Portugal is in the midst of a severe euro zone debt crisis. In May 2011, Portugal sought a €78 billion bailout from the EC/IMF/ECB Troika, conditioned on implementing an austerity program of fiscal consolidation and deep-reaching structural reforms. While Portugal has made notable progress on its commitments, external developments in the euro area may impact its progress.
Battling low economic growth, high fiscal deficits, and record high unemployment, there is little room for public spending as a means of alleviating the impact of the current economic slowdown. Budget tightening has targeted the public sector which, in turn, has limited economic growth. In addition, Portugal still has one of the highest Value Added Tax (VAT) rates in Europe at 23%.
American exporters also face competition in Portugal from savvy European competitors.

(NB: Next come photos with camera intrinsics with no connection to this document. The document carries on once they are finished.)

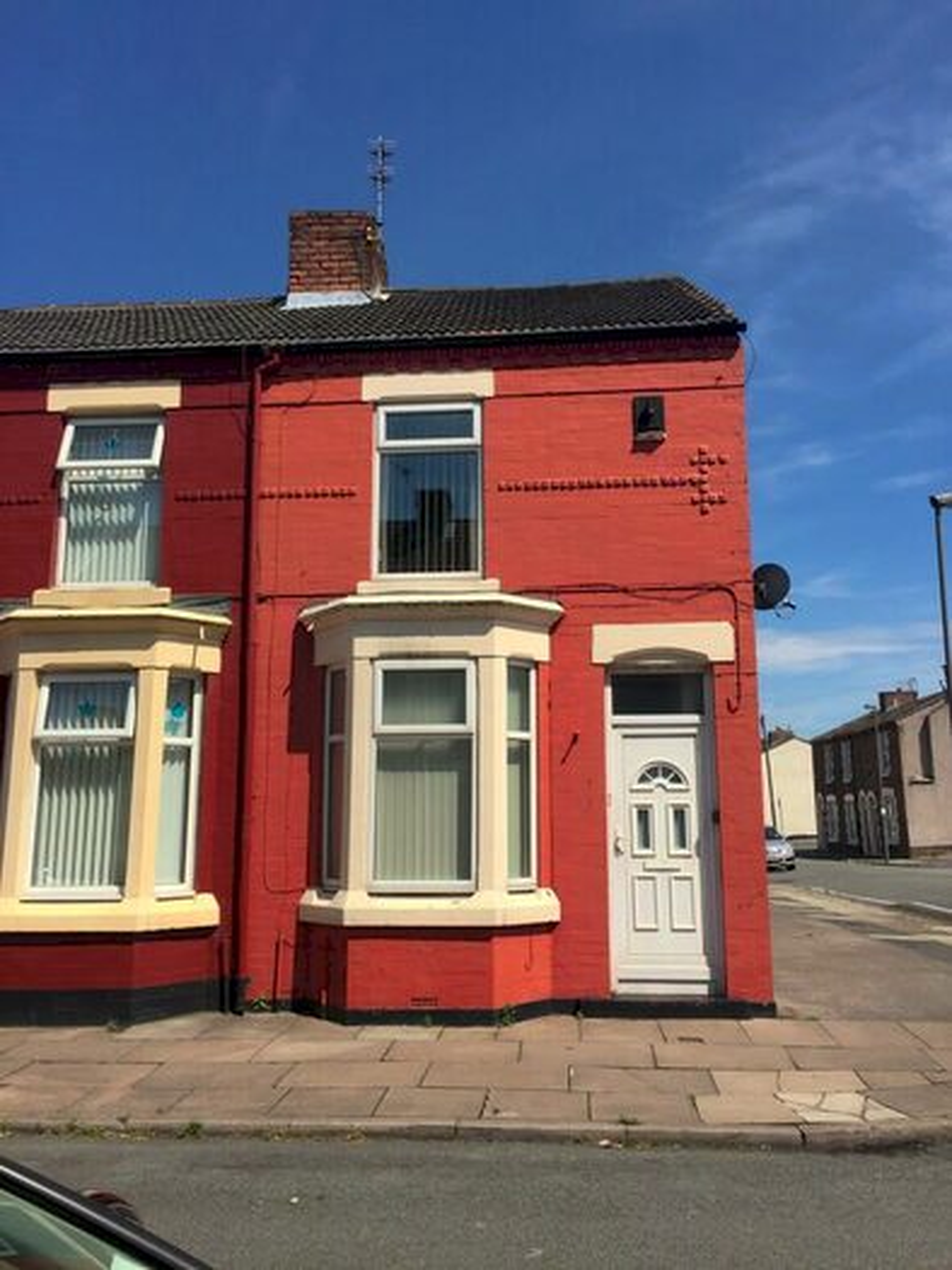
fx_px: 1063
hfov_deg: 48.2
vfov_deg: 61.6
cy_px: 635
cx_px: 476
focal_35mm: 29
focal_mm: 4.15
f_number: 2.2
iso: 32
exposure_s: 1/3300
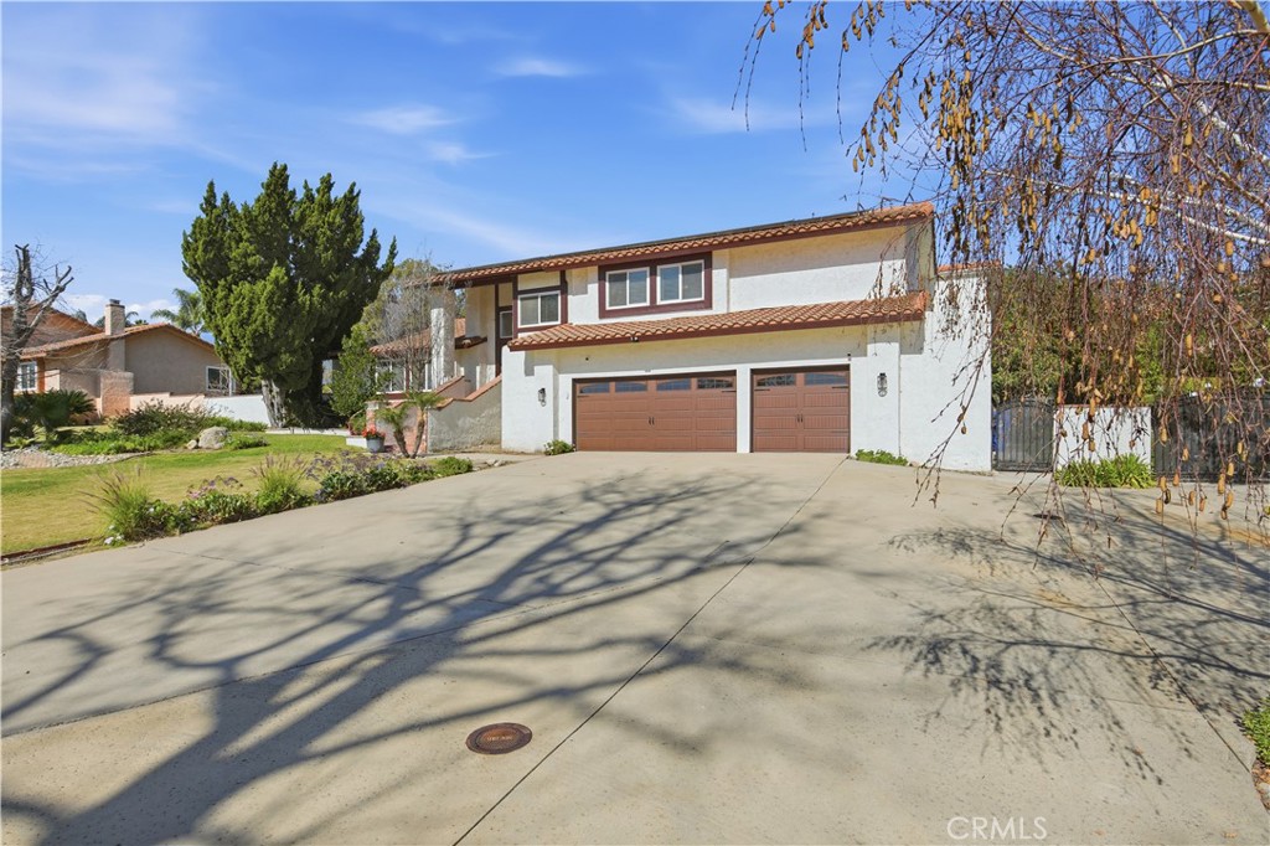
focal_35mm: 18
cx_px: 635
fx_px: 642
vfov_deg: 66.8
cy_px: 423
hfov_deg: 89.4
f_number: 8
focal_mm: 18.2
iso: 100
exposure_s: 1/2500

European companies are already familiar with aspects of the business culture, financing, regulations, standards, etc. In addition, they do not face import tariffs that U.S. companies have to pay to get their products into Portugal. Some U.S. companies have also reported that they are now encountering Chinese competitors in Portugal.
The current dollar/euro exchange rate continues to present an advantage for U.S. exporters to Portugal and other euro zone countries. A commonly held belief in Portugal is that U.S. products are high quality, but not competitive on price. All U.S. firms are advised to press their price advantage to break into the market and/or increase their market share.
The Portuguese market is larger than it may initially appear. While there are only 10.6 million people in Portugal, there are well over 200 million people who speak Portuguese worldwide. Former Portuguese colonies, including Macau, Mozambique, Angola and Brazil, have close business ties with Portugal. U.S. companies can often find avenues to these other markets through Portugal and, indeed, the Portuguese Business Promotion Agency (AICEP) is actively marketing the country as a “gateway” economy into third markets, particularly in Lusophone Africa.
Portugal is an excellent entry point or test market for U.S. firms looking to establish access into the EU. The country is politically stable; the crime rate is relatively low; the bilateral relationship is strong; English is widely spoken; and the population is very friendly toward Americans. Both physical and IT Infrastructure are well developed, and Portugal is still one of the lower commercial cost business environments in Western Europe.